Says Eckstrom, “I don’t know what was behind the decision to open or close it.”

Loftis says credit rating agencies operate under strict guidelines set forth by the Securities and Exchange Commission, and for reasons related to those rules, the Standard & Poor’s representatives did not want the meeting to be open to the public.

“S&P said we’re not going to do it in a public forum,” he says.

Among the records Haley’s office provided were two emails from one of her three deputy chiefs of staff, Ted Pitts, to Richard Marino of Standard & Poor’s. The emails address scheduling and other logistical details regarding the meeting.

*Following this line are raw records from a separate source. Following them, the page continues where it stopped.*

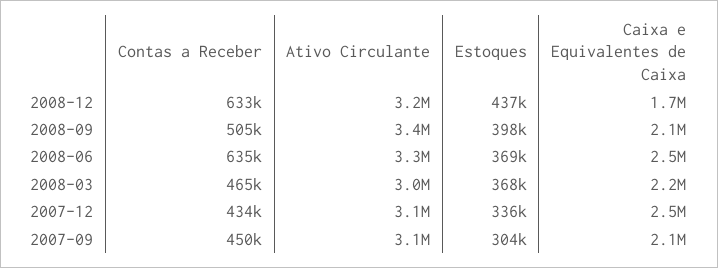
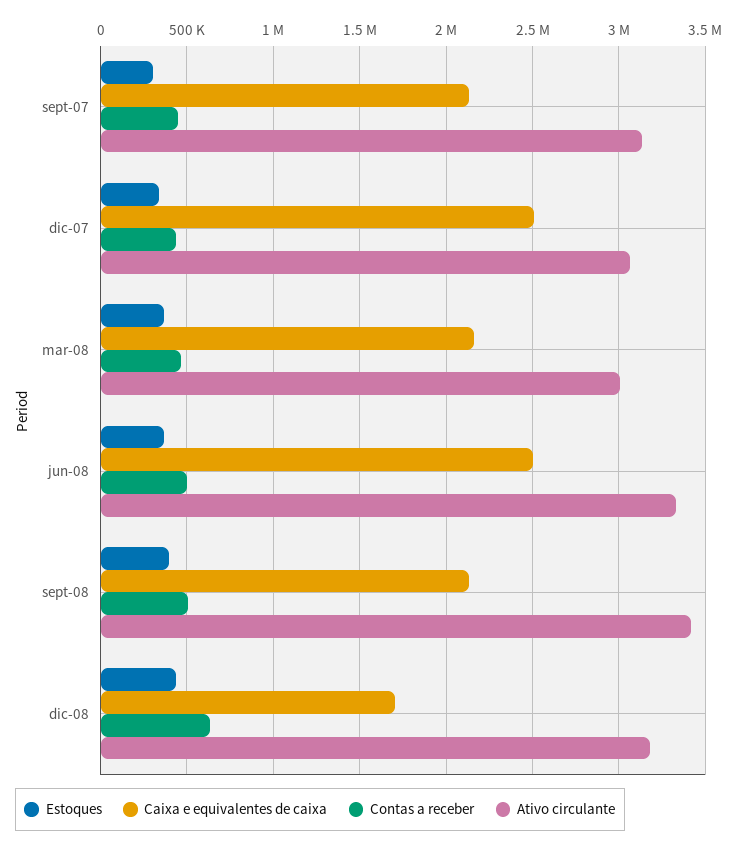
  {
    "Contas a Receber": {
      "2008-12": 633000,
      "2008-09": 505000,
-     "2008-06": 635000,
+     "2008-06": 500000,
      "2008-03": 465000,
      "2007-12": 434000,
      "2007-09": 450000
    },
    "Ativo Circulante": {
      "2008-12": 3200000,
      "2008-09": 3400000,
      "2008-06": 3300000,
      "2008-03": 3000000,
      "2007-12": 3100000,
      "2007-09": 3100000
    },
    "Estoques": {
      "2008-12": 437000,
      "2008-09": 398000,
      "2008-06": 369000,
      "2008-03": 368000,
      "2007-12": 336000,
      "2007-09": 304000
    },
    "Caixa e Equivalentes de Caixa": {
      "2008-12": 1700000,
      "2008-09": 2100000,
      "2008-06": 2500000,
      "2008-03": 2200000,
      "2007-12": 2500000,
      "2007-09": 2100000
    }
  }

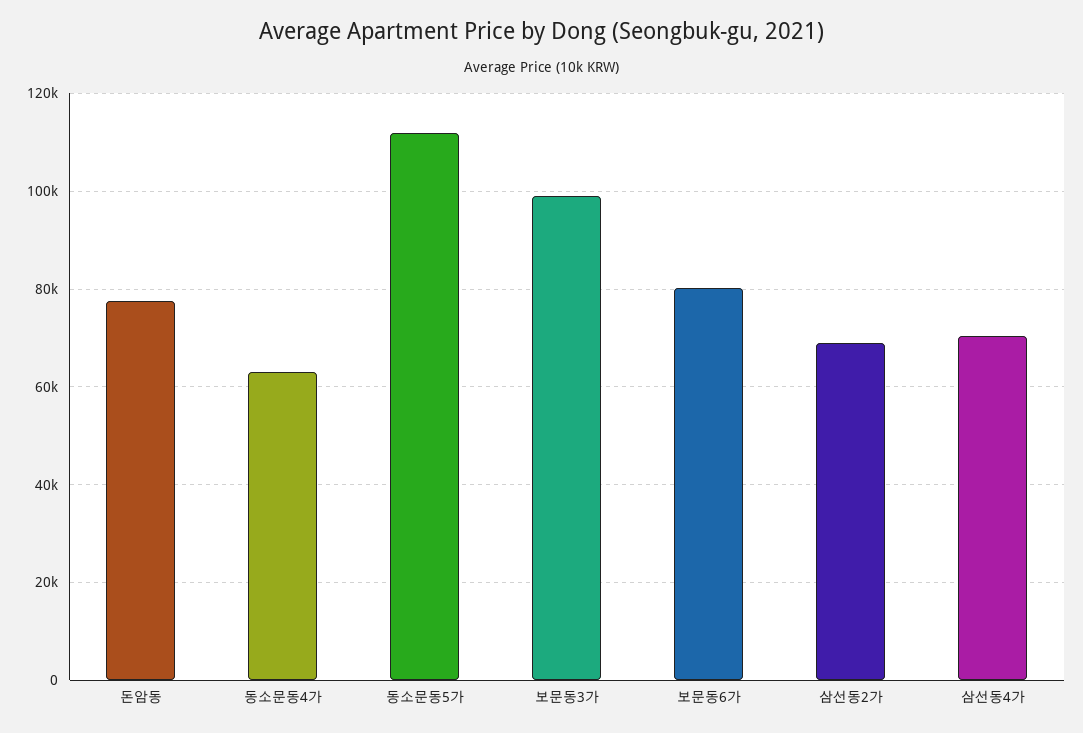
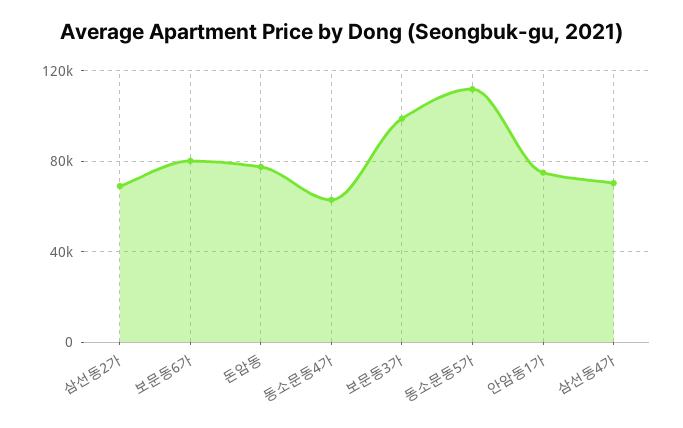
  {
    "돈암동": 78000,
    "동소문동4가": 64000,
    "동소문동5가": 112000,
    "보문동3가": 98000,
    "보문동6가": 80000,
    "삼선동2가": 70000,
-   "삼선동4가": 70000
+   "삼선동4가": 70000,
+   "안암동1가": 75000
  }

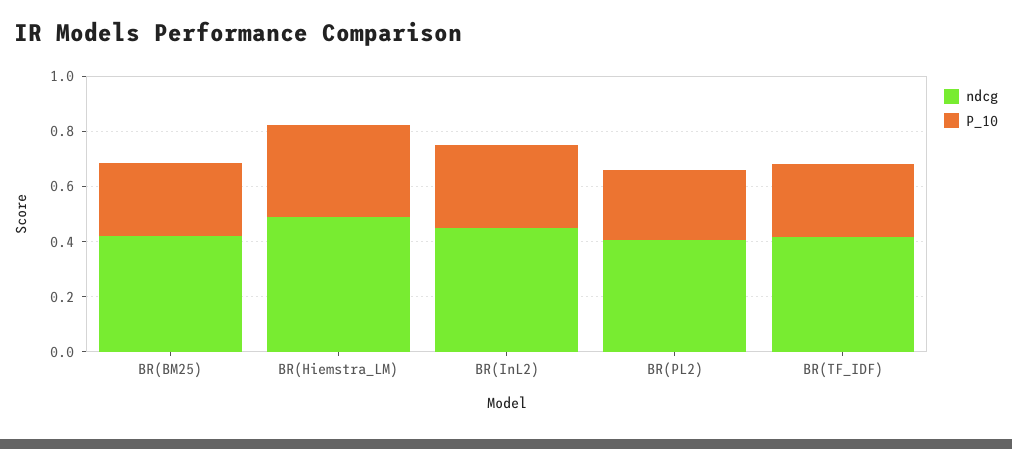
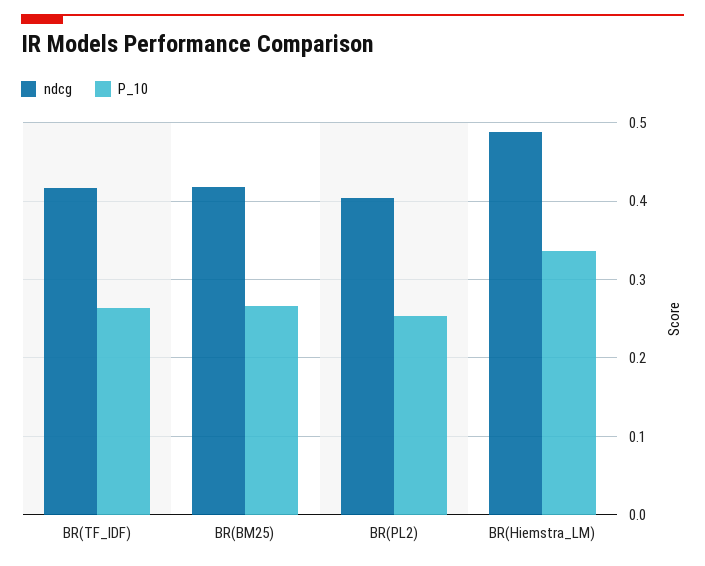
  {
    "ndcg": {
      "BR(BM25)": 0.42,
      "BR(Hiemstra_LM)": 0.49,
-     "BR(InL2)": 0.45,
      "BR(PL2)": 0.4,
      "BR(TF_IDF)": 0.42
    },
    "P_10": {
      "BR(BM25)": 0.27,
      "BR(Hiemstra_LM)": 0.34,
-     "BR(InL2)": 0.3,
      "BR(PL2)": 0.25,
      "BR(TF_IDF)": 0.26
    }
  }

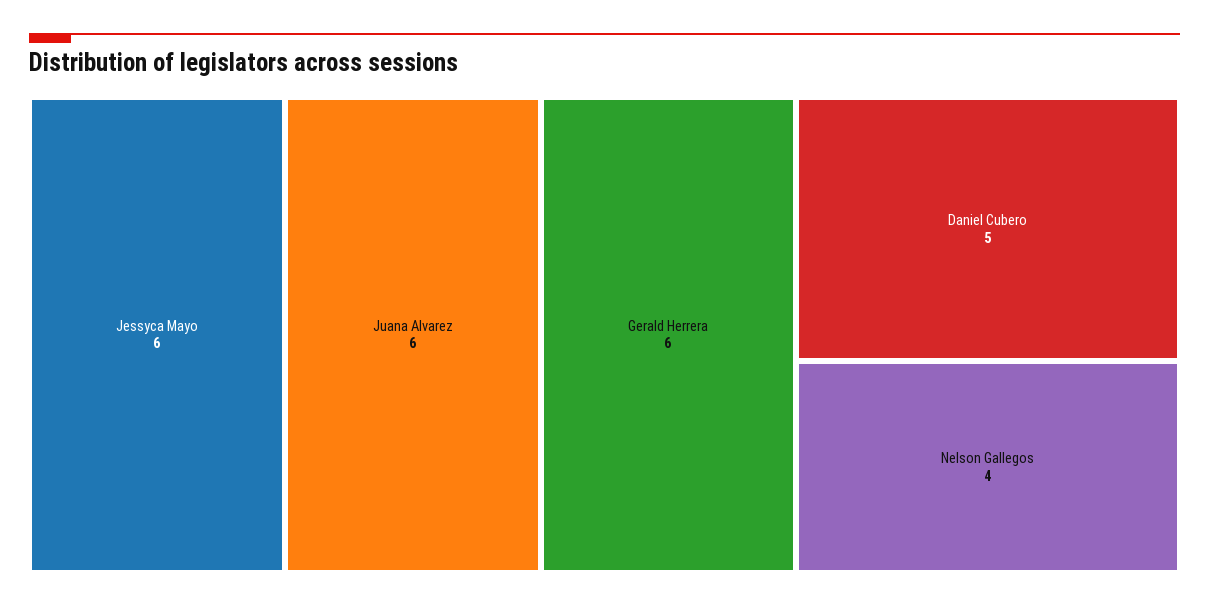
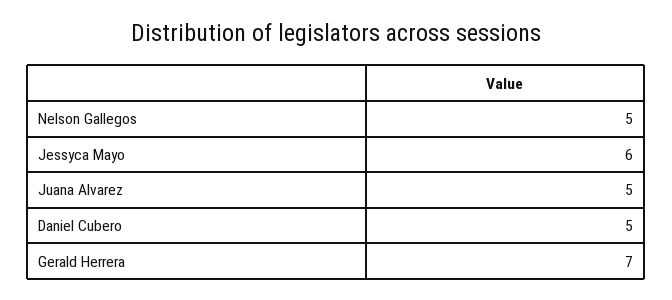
  {
    "Jessyca Mayo": 6,
-   "Juana Alvarez": 6,
+   "Juana Alvarez": 5,
-   "Gerald Herrera": 6,
+   "Gerald Herrera": 7,
    "Daniel Cubero": 5,
-   "Nelson Gallegos": 4
+   "Nelson Gallegos": 5
  }

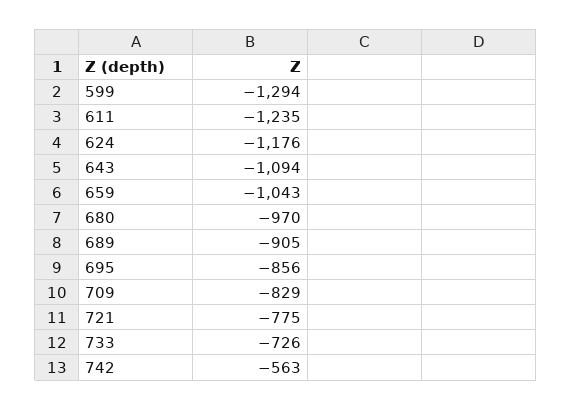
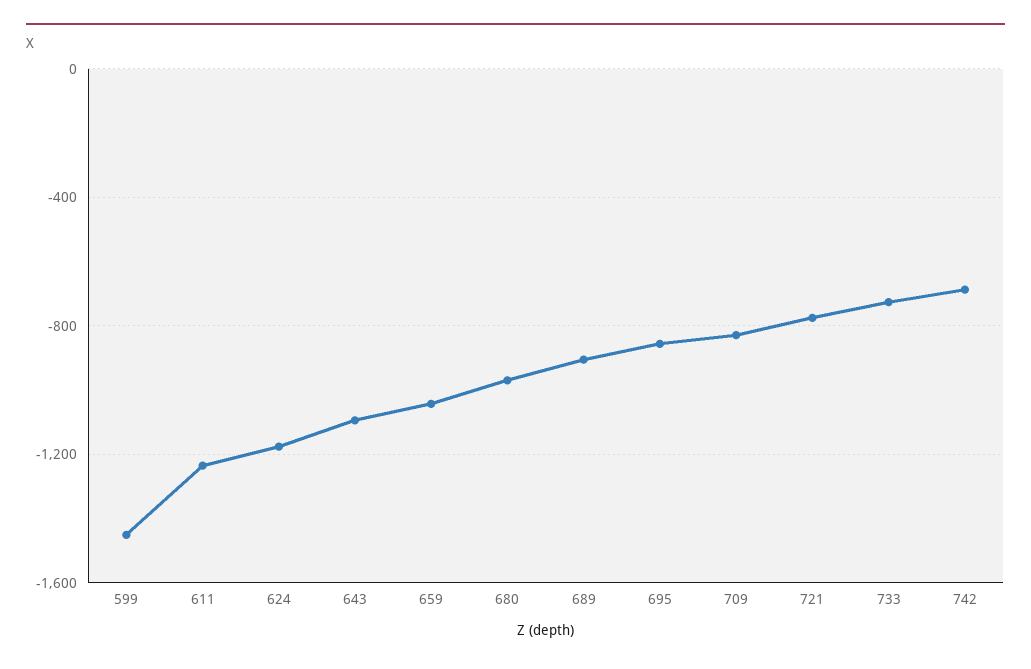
  {
-   "599": -1294,
+   "599": -1450,
    "611": -1235,
    "624": -1176,
    "643": -1094,
    "659": -1043,
    "680": -970,
    "689": -905,
    "695": -856,
    "709": -829,
    "721": -775,
    "733": -726,
-   "742": -563
+   "742": -700
  }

Marino did not respond to an email from The Nerve and a phone message left for him Wednesday at his New York City office.

The private meeting occurred five days after the first “state financial summit” that Haley had planned to hold in Columbia on June 9.

The agenda for that meeting, which was to include delegates from the two other major credit rating agencies – Moody’s and Fitch – was similar to the agenda for the June 14 behind-closed-doors meeting.

However, Haley’s office announced the planned Moody’s and Fitch meeting publicly and posted the agenda for it on the office’s website.

But the Moody’s and Fitch people could not make it on June 9, so the event was cancelled and rescheduled for July 27.

Haley’s office posted an agenda online for the rescheduled financial summit, too – referring only to Moody’s attending – and the event received media coverage.

Walldorf, the Board of Economic Advisors chairman, says he participated in both the June 14 and the July 27 meetings. But he says he isn’t sure why the first one was closed and the second one was open.

“It was the exact same meeting just with a different rating agency,” Walldorf says of the latter.